The headline finding from the Independent Chief Inspector is that although the Home Office is making efforts to improve the PO function and the wider appeals process, there is more that it could be doing to professionalise POs, to connect up its processes, and to position itself with its key external stakeholders.

Training for POs was raised as a particular concern.

The report states: "Since 2016, new POs have attended a three-week 'Foundation' training course and been assigned an experienced mentor to oversee their gradual introduction to presenting cases before a Tribunal. After three to six months, they have received four days' consolidation training, plus a day's training on deportation cases. The latter were treated as a priority, as they involve public protection issues. As such, they were supposed to be allocated to POs only after they had gained some experience and completed the deportation training.

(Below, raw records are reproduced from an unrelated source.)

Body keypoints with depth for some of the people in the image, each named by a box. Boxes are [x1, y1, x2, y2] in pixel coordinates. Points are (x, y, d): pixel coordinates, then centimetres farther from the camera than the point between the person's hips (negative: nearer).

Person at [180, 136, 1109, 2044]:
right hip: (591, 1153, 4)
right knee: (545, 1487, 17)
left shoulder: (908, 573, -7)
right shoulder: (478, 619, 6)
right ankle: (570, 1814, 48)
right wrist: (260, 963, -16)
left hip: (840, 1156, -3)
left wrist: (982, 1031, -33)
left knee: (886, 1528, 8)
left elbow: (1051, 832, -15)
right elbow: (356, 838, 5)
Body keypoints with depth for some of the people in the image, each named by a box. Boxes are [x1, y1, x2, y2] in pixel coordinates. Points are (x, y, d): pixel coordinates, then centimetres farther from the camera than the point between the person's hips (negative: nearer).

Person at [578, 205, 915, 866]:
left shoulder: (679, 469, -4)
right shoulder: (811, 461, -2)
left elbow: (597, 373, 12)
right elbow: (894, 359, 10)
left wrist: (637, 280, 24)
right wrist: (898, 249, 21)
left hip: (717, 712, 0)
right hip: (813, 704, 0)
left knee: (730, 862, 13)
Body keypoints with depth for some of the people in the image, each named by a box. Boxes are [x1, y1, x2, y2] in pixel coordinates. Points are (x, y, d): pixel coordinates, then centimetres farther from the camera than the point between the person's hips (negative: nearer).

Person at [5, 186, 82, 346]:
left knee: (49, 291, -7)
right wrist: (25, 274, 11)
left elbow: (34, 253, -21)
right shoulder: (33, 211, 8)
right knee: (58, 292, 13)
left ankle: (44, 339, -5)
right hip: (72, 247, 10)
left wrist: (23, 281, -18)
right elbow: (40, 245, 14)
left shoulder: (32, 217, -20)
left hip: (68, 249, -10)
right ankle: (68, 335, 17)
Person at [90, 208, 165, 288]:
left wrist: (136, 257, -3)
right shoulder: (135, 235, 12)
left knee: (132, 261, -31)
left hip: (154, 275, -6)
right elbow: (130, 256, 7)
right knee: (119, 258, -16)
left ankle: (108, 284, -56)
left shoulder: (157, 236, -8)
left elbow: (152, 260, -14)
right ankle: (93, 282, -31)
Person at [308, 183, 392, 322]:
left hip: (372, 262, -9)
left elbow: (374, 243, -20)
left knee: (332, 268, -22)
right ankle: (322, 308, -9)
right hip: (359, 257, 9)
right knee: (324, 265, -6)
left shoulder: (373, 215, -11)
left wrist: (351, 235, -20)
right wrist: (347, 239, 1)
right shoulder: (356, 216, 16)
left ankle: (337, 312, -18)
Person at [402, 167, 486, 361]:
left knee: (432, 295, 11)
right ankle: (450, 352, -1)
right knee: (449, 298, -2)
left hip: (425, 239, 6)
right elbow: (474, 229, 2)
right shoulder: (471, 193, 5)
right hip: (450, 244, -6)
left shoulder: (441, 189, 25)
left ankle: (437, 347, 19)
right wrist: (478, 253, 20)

However, inspectors found that some deportation cases had been assigned in error to POs who had not received the training."

Several POs told inspectors that they had not felt prepared for the courtroom environment and picked out advocacy and cross-examination skills as particular weaknesses of the training course.

The report continued: "Stakeholders also highlighted POs' lack of cross-examination skills, which in their view led to '[a] style of questioning and approach [that was] unnecessarily aggressive, dismissive and unprofessional' and a failure to consider the vulnerability of appellants and witnesses. Clearly, in an adversarial process some criticisms may not be entirely objective, nor is the picture entirely one-sided, as [UKVI's Appeals, Litigation and Administrative Review] managers and staff were also critical of the conduct of some legal representatives. But, in the interests of justice and of efficiency, the Home Office needs to do a better job of listening and responding to such concerns. The Home Office complaints system falls well short of what is required, added to which most [Presenting Officer Units]had a poor grip on complaints. This is unsatisfactory."

A lack of preparation time for hearings was also highlighted as a concern by the inspection.

The Independent Chief Inspector notes that POs are expected to spend 60% of their working days in court, while preparing cases and completing post-hearing duties are expected to take up to 40%.

The report said: "POs expressed frustration to inspectors that the 'time is not sufficient to do the job'. One said: 'We're having to skim read things' and 'you know you are cutting corners' for lack of time. Another lamented that, with an increasing proportion of cases being complex, 'the easy day that enables us to catch up no longer exists', adding that the 'obsession with 60%' was preventing POs from reviewing previous determinations, reviewing guidance, and keeping up-to-date on caselaw."

Six recommendations are made in the report and the Home Office accepted them all (see the Home Office's response here).

David Bolt said: "It is in everyone's interests that the Home Office Presenting Officer function is efficient and effective, with well-trained, professional staff representing the Secretary of State in appeals heard by the Immigration and Asylum Chambers of the First-tier and Upper Tribunals, properly resourced and supported, and part of a system that does not allow matters to escalate to an appeal hearing where they can and should be resolved simply and quickly through dialogue."